学習用文章:
>>>

少子高齢化により、介護職の人手不足が深刻化しています。給与の低さや人間関係のトラブル、身体への負担などが人手不足の原因です。
本記事では介護職が人手不足である現状や今後の状況、原因と解決策をご紹介します。人材確保に向けて対策を立てたい方は、ぜひ参考にしてください。
1.介護職の人手不足の現状
介護職は深刻な人手不足といわれています。実際にどのような状況なのか、厚生労働省のデータをもとに現状を解説します。
1-1.毎年数万人規模で介護職が不足している
厚生労働省では、保険給付の円滑な実施のため、3年間を1期とする介護保険事業計画を作成しています。第8期介護保険事業計画の介護サービス見込み量等に基づいて、都道府県が推計した介護職員の必要数は、2023年度には約233万人、2025年度には約243万人,
2040年度には約280万人になるとしています。
介護職員数自体は増加を続けているものの、高齢者・要介護者数の需要には追いついていない状況です。
2019年度における介護職員数は約211万人であり、この人数が増えず現状維持で推移すると仮定すると、2023年には約22万人、2025年には約32万人が不足する見込みです。
参照元:厚生労働省「 別紙1 第8期介護保険事業計画に基づく介護職員の必要数について」

<<<

課題の指示:
学習用文章によると、2019年度における介護職員数は約何人ですか？ 行はこの作業には一切関係しません。

資料情報:
>>>

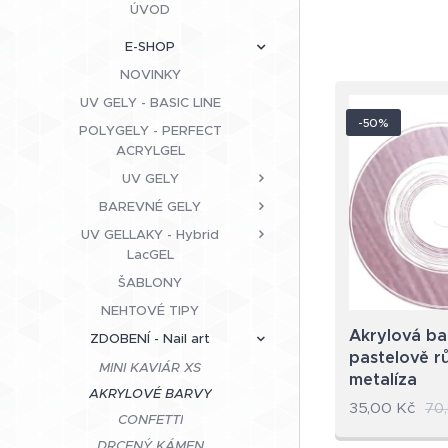
ÚVOD
E-SHOP
NOVINKY
UV GELY - BASIC LINE
-50%
POLYGELY - PERFECT
ACRYLGEL
UV GELY
BAREVNÉ GELY
UV GELLAKY - Hybrid
LacGEL
ŠABLONY
NEHTOVÉ TIPY
Akrylová ba
ZDOBENÍ - Nail art
pastelově r
MINI KAVIÁR XS
metalíza
AKRYLOVÉ BARVY
35,00
Kč
70
CONFETTI
DRCENÝ KÁMEN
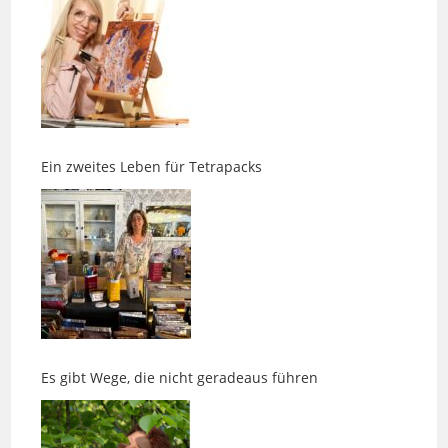
Ein zweites Leben für Tetrapacks
Es gibt Wege, die nicht geradeaus führen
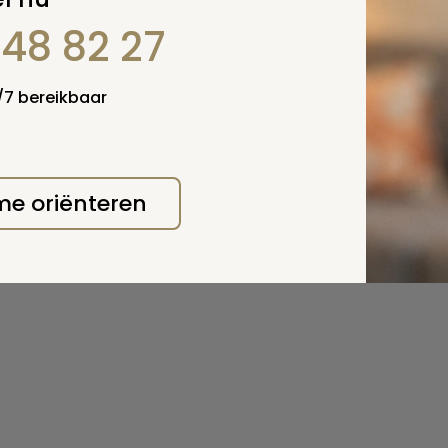
848 82 27
4/7 bereikbaar
 me oriënteren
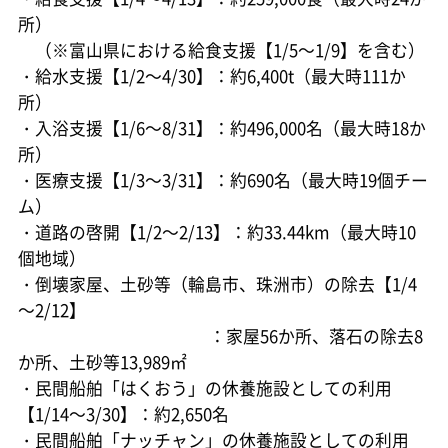
所）
（※富山県における給食支援【1/5～1/9】を含む）
・給水支援【1/2～4/30】：約6,400t（最大時111か
所）
・入浴支援【1/6～8/31】：約496,000名（最大時18か
所）
・医療支援【1/3～3/31】：約690名（最大時19個チー
ム）
・道路の啓開【1/2～2/13】：約33.44km（最大時10
個地域）
・倒壊家屋、土砂等（輪島市、珠洲市）の除去【1/4
～2/12】
：家屋56か所、落石の除去8
か所、土砂等13,989㎡
・民間船舶「はくおう」の休養施設としての利用
【1/14～3/30】：約2,650名
・民間船舶「ナッチャン」の休養施設としての利用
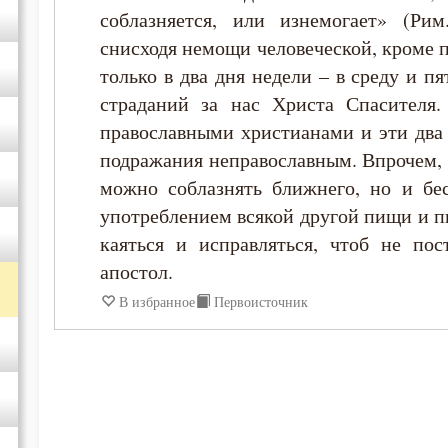
соблазняется, или изнемогает» (Рим
снисходя немощи человеческой, кроме п
только в два дня недели – в среду и п
страданий за нас Христа Спасителя
православными христианами и эти два
подражания неправославным. Впрочем,
можно соблазнять ближнего, но и бе
употреблением всякой другой пищи и п
каяться и исправляться, чтоб не пос
апостол.
В избранное
Первоисточник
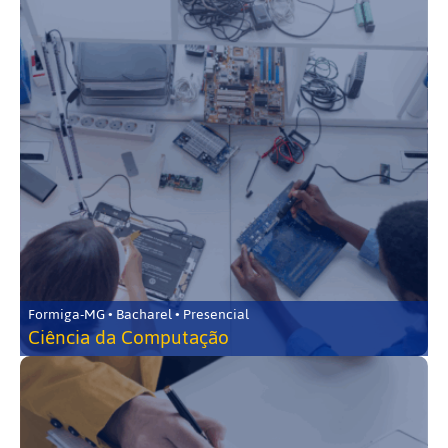
Formiga-MG • Bacharel • Presencial
Ciência da Computação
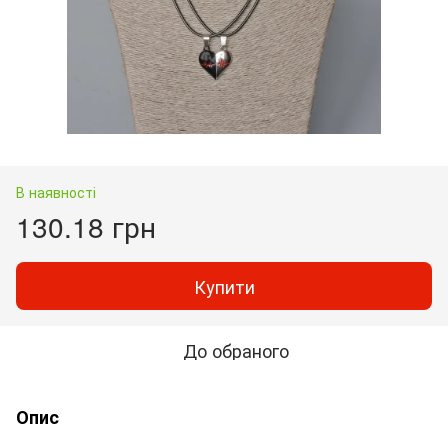
В наявності
130.18 грн
Купити
До обраного
Опис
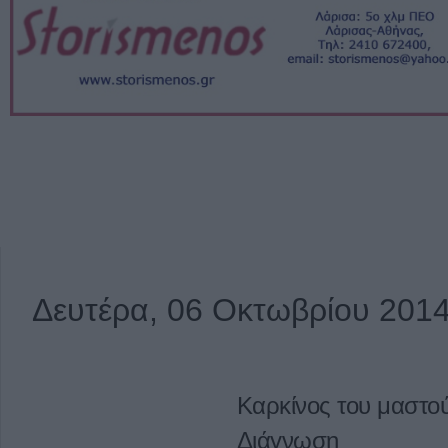
Δευτέρα, 06 Οκτωβρίου 201
Καρκίνος του μαστο
Διάγνωση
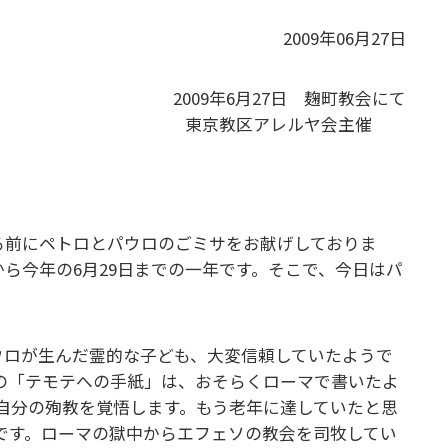
2009年06月27日
2009年6月27日 麹町教会にて
東京教区アレルヤ会主催
る前にペトロとパウロのごミサをお献げしておりま
から今年の6月29日までの一年です。そこで、今日はパ
ウロが生んだ霊的な子ども、大変信頼していたようで
の「テモテへの手紙」は、おそらくローマで書いたよ
自分の殉教を覚悟します。もう老年に達していたと思
です。ローマの獄中からエフェソの教会を司牧してい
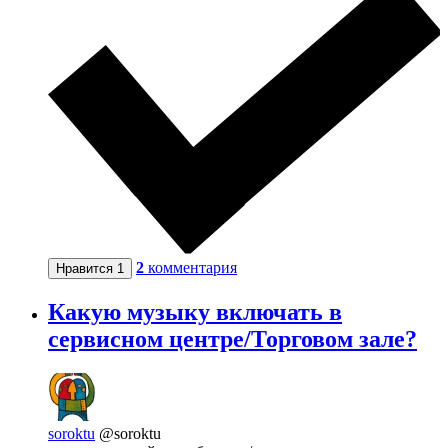
2
комментария
Нравится
1
Какую музыку включать в
сервисном центре/Торговом зале?
soroktu
@soroktu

<<<

記述回答:
約211万人です。